One night, as the men were sleeping on the bare cement floor, Iraqi National Guardsmen entered, kicking some, he said. They were accompanied by a man whose face mask covered all but his eyes. The informant pointed out some men, who were dragged away, Saadi said.

Saadi said he repeatedly told Iraqi and U.S. soldiers he was a journalist. After a brief interrogation at the station, his press card and $100 were taken away, he said. He and others were blindfolded and their hands bound with plastic cuffs before they were shoved onto trucks without being told where they were being taken.

After a drive of about two hours, the detainees were dragged out into a chill wind at a camp where barbed wire surrounded wooden cages. Saadi said he and 19 others were herded into one cage. Each got a thin sponge mattress, but every three had to share a thin, olive-colored sheet.

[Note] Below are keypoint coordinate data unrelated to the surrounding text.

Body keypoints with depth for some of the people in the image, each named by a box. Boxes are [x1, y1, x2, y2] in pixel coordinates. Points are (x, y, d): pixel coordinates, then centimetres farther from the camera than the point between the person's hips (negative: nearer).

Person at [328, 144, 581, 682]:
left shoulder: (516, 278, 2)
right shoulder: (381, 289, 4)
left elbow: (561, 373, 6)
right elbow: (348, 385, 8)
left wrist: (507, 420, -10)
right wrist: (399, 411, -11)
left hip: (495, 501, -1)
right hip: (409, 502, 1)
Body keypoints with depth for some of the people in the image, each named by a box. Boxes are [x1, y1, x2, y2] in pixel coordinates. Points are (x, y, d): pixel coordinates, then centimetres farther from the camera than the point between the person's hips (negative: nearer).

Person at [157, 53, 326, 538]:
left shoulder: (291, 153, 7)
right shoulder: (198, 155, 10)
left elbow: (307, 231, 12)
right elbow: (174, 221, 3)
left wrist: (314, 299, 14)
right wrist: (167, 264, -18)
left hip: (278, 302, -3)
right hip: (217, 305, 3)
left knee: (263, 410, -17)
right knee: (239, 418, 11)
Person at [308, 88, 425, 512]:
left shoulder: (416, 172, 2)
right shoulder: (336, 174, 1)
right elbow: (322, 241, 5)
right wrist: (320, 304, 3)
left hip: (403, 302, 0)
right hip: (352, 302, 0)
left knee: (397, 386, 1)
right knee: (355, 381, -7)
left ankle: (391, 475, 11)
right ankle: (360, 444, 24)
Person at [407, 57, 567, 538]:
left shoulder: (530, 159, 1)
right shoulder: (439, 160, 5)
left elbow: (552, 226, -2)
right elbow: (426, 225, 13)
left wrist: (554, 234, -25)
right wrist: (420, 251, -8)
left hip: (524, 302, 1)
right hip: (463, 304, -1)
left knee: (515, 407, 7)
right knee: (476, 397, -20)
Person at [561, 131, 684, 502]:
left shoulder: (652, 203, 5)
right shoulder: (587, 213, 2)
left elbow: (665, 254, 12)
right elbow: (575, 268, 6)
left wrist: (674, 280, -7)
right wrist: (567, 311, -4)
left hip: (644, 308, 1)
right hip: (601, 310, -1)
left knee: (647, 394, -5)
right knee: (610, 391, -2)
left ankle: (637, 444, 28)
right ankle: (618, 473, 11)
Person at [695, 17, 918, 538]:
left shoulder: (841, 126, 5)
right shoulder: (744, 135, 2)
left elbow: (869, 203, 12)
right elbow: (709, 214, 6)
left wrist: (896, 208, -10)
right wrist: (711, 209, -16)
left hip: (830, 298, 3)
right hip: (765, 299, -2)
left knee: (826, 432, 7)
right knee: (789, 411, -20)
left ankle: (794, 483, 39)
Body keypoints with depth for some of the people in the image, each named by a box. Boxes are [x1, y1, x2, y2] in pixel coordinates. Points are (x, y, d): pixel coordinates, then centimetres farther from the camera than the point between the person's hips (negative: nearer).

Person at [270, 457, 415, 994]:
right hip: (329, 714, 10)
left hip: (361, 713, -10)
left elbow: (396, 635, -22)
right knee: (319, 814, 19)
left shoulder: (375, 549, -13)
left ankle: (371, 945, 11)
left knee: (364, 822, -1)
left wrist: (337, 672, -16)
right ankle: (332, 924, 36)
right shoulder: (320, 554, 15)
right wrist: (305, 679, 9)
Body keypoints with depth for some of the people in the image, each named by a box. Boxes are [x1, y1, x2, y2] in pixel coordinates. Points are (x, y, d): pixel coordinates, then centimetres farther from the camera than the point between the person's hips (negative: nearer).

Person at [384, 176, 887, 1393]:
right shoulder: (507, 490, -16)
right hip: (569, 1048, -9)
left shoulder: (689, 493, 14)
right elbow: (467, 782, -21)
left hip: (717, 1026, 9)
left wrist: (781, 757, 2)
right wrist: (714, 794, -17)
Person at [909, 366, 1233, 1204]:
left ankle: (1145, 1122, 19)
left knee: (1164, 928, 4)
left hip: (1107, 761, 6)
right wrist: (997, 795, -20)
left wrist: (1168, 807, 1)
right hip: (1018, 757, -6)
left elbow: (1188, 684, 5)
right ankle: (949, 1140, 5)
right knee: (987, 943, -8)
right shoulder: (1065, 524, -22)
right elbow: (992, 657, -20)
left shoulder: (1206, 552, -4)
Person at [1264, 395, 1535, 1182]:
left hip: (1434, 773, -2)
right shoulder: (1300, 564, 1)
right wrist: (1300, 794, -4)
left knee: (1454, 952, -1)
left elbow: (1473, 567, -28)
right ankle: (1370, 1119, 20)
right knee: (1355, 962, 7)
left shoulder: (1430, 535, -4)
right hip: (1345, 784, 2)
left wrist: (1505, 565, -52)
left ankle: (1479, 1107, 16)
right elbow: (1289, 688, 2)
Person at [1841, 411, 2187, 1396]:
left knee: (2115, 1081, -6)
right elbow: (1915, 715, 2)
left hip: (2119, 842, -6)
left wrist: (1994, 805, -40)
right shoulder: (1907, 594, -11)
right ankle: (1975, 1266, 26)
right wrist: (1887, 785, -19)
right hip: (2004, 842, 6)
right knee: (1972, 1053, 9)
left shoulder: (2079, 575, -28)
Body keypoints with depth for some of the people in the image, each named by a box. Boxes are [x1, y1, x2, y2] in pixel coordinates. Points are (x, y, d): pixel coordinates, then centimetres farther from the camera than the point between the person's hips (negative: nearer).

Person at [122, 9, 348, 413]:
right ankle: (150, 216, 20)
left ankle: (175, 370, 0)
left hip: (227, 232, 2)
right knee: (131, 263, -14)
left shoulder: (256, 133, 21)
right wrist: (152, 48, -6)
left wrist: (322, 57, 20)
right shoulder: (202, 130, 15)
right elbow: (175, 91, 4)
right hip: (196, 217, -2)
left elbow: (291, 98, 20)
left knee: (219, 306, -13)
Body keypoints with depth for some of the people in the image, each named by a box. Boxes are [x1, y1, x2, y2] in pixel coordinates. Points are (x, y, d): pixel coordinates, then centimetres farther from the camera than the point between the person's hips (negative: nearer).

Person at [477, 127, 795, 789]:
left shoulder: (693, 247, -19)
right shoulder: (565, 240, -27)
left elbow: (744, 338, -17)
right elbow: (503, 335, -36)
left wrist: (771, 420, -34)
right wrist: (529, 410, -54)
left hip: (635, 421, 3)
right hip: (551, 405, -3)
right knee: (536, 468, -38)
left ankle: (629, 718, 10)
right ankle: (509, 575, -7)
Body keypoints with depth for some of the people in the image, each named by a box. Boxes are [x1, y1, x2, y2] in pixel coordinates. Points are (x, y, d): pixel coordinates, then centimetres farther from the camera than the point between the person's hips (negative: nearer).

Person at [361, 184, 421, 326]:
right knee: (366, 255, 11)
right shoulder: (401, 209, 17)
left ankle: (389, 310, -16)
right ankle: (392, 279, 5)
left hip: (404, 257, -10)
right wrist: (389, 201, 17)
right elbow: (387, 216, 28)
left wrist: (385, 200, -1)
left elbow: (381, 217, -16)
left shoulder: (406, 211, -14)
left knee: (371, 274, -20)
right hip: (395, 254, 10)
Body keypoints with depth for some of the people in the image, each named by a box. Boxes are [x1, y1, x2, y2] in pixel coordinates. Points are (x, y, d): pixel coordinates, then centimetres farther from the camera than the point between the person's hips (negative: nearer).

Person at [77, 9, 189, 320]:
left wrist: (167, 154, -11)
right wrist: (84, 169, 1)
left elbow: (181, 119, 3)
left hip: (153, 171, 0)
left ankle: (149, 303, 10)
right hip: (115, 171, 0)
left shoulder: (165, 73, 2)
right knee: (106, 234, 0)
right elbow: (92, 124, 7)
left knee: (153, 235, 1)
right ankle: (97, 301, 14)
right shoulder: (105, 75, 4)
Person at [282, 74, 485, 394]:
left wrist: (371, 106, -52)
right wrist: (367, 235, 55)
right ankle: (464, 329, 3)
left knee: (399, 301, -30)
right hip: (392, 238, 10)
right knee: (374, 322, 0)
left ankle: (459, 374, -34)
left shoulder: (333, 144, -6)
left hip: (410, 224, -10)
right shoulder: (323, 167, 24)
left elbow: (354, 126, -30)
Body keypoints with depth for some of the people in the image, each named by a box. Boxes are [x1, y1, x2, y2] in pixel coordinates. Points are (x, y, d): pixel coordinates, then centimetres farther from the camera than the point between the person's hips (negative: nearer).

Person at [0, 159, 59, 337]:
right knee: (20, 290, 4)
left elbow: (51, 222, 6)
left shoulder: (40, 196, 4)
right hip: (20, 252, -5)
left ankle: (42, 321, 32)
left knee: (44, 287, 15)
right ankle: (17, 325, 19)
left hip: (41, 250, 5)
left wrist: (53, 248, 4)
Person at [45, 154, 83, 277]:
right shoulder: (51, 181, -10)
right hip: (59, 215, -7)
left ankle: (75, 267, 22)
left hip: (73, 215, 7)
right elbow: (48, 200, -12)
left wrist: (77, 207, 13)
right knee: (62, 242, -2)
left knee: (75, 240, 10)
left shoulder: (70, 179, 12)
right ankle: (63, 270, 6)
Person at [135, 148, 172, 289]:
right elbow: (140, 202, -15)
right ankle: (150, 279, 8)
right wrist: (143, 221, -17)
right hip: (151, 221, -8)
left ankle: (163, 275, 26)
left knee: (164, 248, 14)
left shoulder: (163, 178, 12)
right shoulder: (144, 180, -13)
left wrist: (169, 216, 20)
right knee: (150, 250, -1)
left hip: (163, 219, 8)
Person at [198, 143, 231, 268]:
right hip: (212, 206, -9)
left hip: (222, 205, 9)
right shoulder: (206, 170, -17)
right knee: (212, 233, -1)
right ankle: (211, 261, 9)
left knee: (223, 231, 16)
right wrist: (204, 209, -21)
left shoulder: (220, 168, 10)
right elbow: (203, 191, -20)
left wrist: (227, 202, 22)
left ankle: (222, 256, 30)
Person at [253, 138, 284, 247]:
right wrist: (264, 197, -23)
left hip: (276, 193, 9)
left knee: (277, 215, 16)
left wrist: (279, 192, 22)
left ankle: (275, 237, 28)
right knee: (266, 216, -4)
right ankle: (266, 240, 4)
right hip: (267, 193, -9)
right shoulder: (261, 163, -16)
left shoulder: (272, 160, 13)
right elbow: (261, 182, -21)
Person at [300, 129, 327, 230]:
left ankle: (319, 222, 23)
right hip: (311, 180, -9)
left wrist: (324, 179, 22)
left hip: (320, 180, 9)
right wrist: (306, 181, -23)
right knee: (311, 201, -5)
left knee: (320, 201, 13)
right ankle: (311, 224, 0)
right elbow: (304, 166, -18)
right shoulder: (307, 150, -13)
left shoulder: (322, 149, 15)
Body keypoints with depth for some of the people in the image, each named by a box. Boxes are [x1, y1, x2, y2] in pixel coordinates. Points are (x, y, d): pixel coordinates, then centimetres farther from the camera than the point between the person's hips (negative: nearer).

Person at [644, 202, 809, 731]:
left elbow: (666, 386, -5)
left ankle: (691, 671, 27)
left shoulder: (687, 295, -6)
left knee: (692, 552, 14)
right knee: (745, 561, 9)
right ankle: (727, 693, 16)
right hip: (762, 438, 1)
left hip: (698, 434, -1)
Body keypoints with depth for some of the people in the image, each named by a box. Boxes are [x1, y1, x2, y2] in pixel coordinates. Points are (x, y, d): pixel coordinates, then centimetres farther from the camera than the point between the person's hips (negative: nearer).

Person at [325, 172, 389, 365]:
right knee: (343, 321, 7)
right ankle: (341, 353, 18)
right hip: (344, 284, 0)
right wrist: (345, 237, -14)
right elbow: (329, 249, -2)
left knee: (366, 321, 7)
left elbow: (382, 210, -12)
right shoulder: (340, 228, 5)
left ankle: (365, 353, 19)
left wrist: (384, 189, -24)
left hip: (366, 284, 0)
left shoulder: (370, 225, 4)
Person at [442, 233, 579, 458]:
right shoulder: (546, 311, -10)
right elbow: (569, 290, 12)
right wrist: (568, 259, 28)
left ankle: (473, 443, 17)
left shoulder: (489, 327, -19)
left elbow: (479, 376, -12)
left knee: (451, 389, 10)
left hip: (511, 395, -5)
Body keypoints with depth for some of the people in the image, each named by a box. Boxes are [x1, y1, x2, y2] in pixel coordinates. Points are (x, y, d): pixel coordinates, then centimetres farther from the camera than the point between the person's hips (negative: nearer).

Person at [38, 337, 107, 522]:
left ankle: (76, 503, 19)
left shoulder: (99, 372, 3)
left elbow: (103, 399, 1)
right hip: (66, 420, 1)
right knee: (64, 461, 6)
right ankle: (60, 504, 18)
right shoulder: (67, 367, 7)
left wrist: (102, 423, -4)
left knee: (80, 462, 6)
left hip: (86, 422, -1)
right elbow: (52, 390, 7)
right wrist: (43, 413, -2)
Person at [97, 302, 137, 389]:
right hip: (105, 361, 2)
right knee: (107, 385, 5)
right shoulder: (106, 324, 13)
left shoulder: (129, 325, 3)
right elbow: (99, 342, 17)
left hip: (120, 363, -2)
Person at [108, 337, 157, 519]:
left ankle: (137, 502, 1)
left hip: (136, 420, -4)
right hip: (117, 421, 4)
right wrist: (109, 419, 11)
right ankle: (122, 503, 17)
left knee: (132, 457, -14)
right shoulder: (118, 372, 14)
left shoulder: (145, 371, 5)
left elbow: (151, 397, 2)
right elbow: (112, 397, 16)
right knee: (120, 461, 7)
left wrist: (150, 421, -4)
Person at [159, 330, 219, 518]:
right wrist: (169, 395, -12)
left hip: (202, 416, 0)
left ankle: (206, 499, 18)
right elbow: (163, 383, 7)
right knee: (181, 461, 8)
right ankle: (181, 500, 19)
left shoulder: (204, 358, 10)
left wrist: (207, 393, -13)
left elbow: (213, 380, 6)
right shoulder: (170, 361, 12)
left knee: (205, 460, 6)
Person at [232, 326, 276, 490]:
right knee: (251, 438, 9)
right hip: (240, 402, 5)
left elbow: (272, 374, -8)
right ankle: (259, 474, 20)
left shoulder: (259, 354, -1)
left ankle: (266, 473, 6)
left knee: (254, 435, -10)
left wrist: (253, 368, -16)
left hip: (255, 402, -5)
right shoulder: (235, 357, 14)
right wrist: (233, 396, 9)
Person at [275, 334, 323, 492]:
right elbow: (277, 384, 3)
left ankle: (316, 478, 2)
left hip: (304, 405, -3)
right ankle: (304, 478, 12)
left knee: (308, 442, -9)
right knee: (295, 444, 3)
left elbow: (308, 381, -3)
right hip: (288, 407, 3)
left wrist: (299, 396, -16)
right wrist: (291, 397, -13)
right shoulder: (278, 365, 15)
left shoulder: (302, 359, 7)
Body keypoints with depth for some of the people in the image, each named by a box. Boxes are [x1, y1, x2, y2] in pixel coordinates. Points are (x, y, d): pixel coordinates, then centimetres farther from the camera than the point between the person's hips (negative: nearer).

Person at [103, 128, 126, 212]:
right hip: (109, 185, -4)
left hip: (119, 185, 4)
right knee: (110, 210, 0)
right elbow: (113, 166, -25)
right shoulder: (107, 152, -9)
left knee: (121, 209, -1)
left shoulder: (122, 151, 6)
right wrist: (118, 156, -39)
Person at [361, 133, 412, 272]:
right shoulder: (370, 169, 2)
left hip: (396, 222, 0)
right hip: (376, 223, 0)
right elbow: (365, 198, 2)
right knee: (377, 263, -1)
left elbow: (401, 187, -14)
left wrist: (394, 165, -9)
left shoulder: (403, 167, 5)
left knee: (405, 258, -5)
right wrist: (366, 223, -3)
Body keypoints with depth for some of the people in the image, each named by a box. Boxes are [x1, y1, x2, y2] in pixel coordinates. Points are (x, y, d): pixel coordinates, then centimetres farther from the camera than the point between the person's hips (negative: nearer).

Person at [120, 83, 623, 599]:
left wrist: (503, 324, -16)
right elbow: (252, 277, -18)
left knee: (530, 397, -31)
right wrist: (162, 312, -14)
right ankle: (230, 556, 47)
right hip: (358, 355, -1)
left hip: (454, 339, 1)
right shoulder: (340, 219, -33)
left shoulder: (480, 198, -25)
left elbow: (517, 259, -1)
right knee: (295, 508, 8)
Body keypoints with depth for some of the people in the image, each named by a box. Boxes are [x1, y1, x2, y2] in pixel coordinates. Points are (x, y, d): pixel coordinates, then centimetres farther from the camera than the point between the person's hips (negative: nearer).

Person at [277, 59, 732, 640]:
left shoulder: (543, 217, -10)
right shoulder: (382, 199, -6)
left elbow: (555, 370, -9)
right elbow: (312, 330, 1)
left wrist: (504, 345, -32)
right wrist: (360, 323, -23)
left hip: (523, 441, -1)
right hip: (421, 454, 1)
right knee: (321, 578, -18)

“It was too cold. We couldn’t sleep,” Saadi said. “We slept in the morning instead,” when the sun came out.

The men were fed three meals of U.S. military rations every day and were taken to the toilet three times a day. Once, Saadi said, he was denied one of his meals and ordered to pick up the trash as punishment for laughing. Others who relieved themselves inside the wooden cage were locked up in a tiny, windowless room, he said.

But Saadi’s most humiliating time came when he was led into a room full of doctors, translators and soldiers and asked to disrobe for a medical examination. “I was really ashamed and psychologically shaken,” he said.

Freedom came Sunday when Saadi and about 150 others were driven to Saqlawiyah, west of Fallujah, and let go. Every man was given $20, about a tenth of the monthly pay for a police officer or teacher.

Saadi then made a seven-hour journey – on foot, by boat and in a variety of cars – to get to his family in Baghdad.

His sister brought out chocolates to celebrate his return.

“This is not the time to be happy,” he told her. “I saw dead people. Destruction was everywhere.”